Membros do Ciclo Comitê

Ademir Alves Júnior, o Dema, ciclista e membro do CCP (Ciclo Comitê Paulista) - órgão criado em 2018 para discutir ações e planejamentos para o uso da bicicleta no Estado de São Paulo – descreve, com perplexidade, o acidente desta terça como uma “loucura”. “Numa situação dessas, um pai, uma mãe, filho ou filha, acaba perdendo a vida, porque alguém jogou o carro em cima de nós ciclistas”. Dema relata que o artigo 201 do CTB funciona no papel, mas não se confirma na realidade. “Quando se tira a habilitação, a gente estuda e aprende que o mais forte protege o menor. Ou seja, o carro protege a moto, a moto protege o ciclista e assim sucessivamente”, argumenta. 
Dema faz uma analogia com um episódio do personagem Pateta, da Disney, que muda seu temperamento ao assumir o controle de um veículo. “Cara, aquele desenho do Pateta dirigindo no trânsito representa bem a situação destes motoristas que atentam contra a vida humana”.
 Membro-titular do Ciclo Comitê Paulista e cicloativista de Campinas (SP), Eduardo Gomes, relata que o primeiro princípio do trânsito é que os condutores de veículos devem compartilhar a via em que trafegam. “A gente, como ciclista, não pode andar numa calçada e impedir que o pedestre caminhe por ali. É a mesma coisa para os veículos em via pública. O motorista não é dono da via, ele tem que obedecer às regras de trânsito”. Para o cicloativista, faltam portarias do Estado de São Paulo para incentivar o modal ciclístico. “Inclusive, uma recente portaria, a 122, de 15 de outubro, publicada pelo DER [Departamento de Estradas e Rodagens], proibia a prática do ciclismo de estrada, mas ela foi revogada pela pressão da comunidade ciclística”. 
Para o advogado Aparecido Inácio Medeiros, o caso desta terça revela um “ato de vingança” do motorista aos ciclistas e vai para além da conscientização. “É uma questão criminal, de Código Penal.
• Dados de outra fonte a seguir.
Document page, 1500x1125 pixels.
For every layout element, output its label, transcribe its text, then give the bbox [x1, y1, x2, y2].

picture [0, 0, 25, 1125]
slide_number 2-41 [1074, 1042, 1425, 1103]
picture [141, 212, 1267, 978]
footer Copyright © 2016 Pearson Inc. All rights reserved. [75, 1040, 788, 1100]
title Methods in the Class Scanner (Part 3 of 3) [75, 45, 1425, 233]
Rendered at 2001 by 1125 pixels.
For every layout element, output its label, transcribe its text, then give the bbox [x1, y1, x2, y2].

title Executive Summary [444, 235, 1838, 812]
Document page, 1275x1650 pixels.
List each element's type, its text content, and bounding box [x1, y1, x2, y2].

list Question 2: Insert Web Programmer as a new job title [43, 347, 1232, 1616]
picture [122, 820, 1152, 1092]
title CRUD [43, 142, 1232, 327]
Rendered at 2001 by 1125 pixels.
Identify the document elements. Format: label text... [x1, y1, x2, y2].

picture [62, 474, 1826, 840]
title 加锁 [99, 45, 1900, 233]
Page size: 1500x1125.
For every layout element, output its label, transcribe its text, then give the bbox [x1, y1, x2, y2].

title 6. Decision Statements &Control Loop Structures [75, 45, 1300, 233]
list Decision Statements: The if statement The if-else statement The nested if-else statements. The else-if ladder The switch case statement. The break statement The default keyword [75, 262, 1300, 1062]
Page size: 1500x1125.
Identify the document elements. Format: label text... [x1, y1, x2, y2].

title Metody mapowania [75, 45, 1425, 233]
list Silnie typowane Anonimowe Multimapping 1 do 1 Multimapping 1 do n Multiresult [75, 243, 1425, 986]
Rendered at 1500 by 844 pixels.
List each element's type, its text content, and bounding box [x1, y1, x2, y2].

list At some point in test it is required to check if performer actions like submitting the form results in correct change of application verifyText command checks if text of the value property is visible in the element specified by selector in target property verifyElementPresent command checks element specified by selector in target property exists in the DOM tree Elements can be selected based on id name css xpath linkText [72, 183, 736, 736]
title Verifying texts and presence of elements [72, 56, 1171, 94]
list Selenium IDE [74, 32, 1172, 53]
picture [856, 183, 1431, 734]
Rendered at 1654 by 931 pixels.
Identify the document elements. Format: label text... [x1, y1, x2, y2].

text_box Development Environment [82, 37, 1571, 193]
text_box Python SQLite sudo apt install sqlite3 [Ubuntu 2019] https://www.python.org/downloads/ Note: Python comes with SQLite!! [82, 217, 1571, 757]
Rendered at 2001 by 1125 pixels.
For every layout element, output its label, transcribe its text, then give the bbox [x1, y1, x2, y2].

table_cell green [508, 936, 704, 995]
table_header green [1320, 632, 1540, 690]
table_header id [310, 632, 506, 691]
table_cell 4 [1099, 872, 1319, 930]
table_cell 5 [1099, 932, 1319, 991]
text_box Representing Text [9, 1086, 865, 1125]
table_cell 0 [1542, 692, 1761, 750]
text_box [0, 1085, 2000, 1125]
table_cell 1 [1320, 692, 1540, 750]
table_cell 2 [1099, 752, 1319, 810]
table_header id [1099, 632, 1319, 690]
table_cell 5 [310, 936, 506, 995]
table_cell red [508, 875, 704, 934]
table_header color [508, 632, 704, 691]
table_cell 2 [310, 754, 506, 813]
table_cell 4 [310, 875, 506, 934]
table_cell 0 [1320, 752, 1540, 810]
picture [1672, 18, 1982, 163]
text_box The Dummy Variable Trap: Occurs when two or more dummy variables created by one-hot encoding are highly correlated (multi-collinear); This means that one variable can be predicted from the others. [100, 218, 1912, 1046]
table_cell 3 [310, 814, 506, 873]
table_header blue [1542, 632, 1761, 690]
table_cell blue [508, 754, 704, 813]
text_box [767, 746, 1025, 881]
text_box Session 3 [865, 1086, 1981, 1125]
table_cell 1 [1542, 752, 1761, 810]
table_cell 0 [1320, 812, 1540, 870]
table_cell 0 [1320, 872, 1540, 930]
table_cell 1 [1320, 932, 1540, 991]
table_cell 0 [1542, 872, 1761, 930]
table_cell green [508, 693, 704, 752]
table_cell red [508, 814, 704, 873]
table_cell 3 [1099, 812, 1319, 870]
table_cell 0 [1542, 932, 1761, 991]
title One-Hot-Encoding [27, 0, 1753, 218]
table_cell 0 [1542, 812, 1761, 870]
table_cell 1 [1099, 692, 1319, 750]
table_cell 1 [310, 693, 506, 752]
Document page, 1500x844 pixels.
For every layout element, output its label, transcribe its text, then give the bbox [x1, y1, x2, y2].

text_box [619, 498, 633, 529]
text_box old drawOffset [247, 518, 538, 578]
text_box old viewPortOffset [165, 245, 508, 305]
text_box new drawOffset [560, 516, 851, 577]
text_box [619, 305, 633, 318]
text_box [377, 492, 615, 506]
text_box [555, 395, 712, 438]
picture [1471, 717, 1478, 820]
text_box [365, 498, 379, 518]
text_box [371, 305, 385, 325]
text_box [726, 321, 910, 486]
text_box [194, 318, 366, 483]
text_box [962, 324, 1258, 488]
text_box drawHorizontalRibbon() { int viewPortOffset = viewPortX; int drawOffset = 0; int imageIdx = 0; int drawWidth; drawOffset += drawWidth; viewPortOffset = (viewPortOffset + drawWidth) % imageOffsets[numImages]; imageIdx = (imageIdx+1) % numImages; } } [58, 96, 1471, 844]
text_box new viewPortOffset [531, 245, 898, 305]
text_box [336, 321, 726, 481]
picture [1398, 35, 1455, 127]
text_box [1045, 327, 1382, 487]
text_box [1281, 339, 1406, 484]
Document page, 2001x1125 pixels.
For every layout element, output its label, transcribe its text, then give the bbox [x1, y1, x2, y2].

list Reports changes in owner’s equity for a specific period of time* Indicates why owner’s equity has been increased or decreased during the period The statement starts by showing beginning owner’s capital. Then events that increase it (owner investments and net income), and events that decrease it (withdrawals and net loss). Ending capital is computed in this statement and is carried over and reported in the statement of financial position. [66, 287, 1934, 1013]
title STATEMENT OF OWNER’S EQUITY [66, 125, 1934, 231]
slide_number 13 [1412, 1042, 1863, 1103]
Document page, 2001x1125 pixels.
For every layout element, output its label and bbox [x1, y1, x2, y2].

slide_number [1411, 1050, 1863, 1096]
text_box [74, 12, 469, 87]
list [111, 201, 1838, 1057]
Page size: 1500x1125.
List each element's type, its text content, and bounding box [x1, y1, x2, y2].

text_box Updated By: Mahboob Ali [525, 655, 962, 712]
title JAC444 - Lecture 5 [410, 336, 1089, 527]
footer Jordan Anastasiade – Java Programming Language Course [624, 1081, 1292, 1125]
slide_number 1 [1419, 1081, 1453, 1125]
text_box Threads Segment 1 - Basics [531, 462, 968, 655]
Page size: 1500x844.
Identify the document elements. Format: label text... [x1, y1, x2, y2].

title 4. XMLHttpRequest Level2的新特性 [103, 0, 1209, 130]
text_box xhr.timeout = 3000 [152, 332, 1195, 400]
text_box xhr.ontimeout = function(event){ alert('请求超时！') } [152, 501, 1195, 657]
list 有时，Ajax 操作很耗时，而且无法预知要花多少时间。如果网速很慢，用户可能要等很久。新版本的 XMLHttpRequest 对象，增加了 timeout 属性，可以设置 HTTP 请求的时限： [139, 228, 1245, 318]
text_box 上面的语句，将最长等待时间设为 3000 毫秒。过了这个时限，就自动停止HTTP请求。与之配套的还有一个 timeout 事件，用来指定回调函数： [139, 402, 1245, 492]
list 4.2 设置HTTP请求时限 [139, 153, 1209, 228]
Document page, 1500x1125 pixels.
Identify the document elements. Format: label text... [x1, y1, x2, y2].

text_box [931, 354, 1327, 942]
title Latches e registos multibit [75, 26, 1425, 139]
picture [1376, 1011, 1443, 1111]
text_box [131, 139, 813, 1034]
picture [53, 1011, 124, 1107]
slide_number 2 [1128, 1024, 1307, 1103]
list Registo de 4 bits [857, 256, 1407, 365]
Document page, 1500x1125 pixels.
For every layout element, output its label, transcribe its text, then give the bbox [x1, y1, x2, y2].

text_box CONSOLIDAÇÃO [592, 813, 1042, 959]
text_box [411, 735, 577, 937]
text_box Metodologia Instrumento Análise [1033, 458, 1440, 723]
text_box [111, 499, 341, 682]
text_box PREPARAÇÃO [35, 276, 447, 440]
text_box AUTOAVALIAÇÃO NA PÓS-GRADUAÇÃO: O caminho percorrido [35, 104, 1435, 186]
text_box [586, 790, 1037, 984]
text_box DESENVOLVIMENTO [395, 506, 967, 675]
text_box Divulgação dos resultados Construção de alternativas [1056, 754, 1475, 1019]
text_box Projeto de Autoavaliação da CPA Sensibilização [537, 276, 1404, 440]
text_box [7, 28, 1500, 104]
Pelo que pude ver nos vídeos compartilhados pelas redes sociais, este motorista deve ser processado pelo crime que cometeu e o delegado irá tipificar de acordo com a gravidade, quantidade de pessoas envolvidas, horário local e a situação das vítimas”. De acordo com o advogado, “o fato em si mostra que há uma falta de consciência em entender que a bicicleta é um modal de transporte, seja a lazer ou a serviço”. 

Boletim de ocorrência

Conforme o boletim de ocorrência do caso, diante dos testemunhos de quem presenciou o atropelamento, o delegado responsável indicou que o motorista cometeu lesão corporal culposa, conforme o artigo 303 da Lei 9503/97, que indica detenção, de seis meses a dois anos, e suspensão ou proibição de se obter a permissão ou a habilitação para dirigir veículo automotor. 
Já em um post publicado em uma rede social, o médico gastroenterologista, Márcio Crellis, desabafou sobre o motorista: "Jogou o carro para cima de mim em duas ocasiões, criminoso, tem que ser preso, se precisar de mim posso ser testemunha!".